Deux ans et demi que toutes les semaines, deux fois par semaine au début, je vais la voir, que je m'installe dans le grand fauteuil.

Deux ans et demi que je refuse de payer et que mes parents font le chèque, 120 francs, sans sourciller sans rien demander. Comme ça les choses sont claires. Je fais le boulot qu'ils ont merdé, mais c'est eux qui payent, puisqu'ils refusent de venir.

Deux ans et demi, qu'invariablement elle ouvre la séance d'un "Alors?'

Deux ans qu'elle a éclaté de rire devant mon coming-out, un bon gros rire, ponctué d'un "Mais non" et d'un point final. Je repars honteuse, coupable, et blessée.
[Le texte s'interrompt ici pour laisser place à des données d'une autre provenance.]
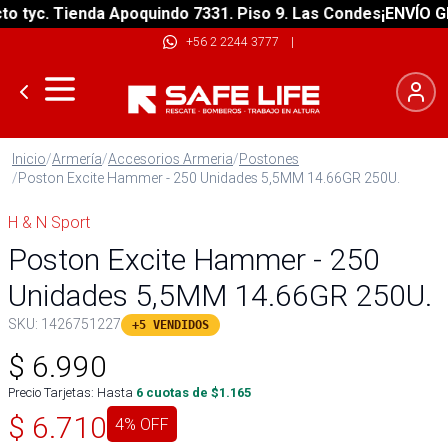
tyc. Tienda Apoquindo 7331. Piso 9. Las Condes
¡ENVÍO GRAT
+56 2 2244 3777
|
Inicio
/
Armería
/
Accesorios Armeria
/
Postones
/
Poston Excite Hammer - 250 Unidades 5,5MM 14.66GR 250U.
H & N Sport
Poston Excite Hammer - 250
Unidades 5,5MM 14.66GR 250U.
SKU:
1426751227
+5 VENDIDOS
$
6.990
Precio Tarjetas: Hasta
6
cuotas de $
1.165
$
6.710
4
% OFF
J'ai 17 ans, les hormones en folie, les filles sont si belles, et je commence à remarquer qu'elle n'est pas trés jolie. Je vois les couleurs ternes de ses habits, les mi-bas couleur chair qui plissent, son air fatigué... même qu'elle se trompe, un jour, oui, pouff, comme ça, elle me dit de venir à 12h30 jeudi, alors qu'on se voit toujours à midi... Je ne dis rien, et j'attend l'heure dite, à la terrasse d'un café. Je la vois partir excedée à midi 20. Je vérifie tout de même, à midi trente, je vais sonner. Bonne fille que je suis.

Je reviens la séance suivante à l'heure habituelle, sans même l'avoir appellée, et je lui offre mon plus angélique sourire. "Vous m'avez dit 12H30. Celà m'a surprise mais je vous ai écoutée".

Elle me dit qu'il est peut-être temps d'arreter. Je n'y ai absolument pas réflechi, mais je lui dis oui, et la quitte, sans un regret, sans un regard. Déchue, tombée du piedestal, faillible, elle n'a plus d'interêt, la psychanalyste. Sa pseudo-vérité non plus.

Deux mois plus tard, je sors du placard.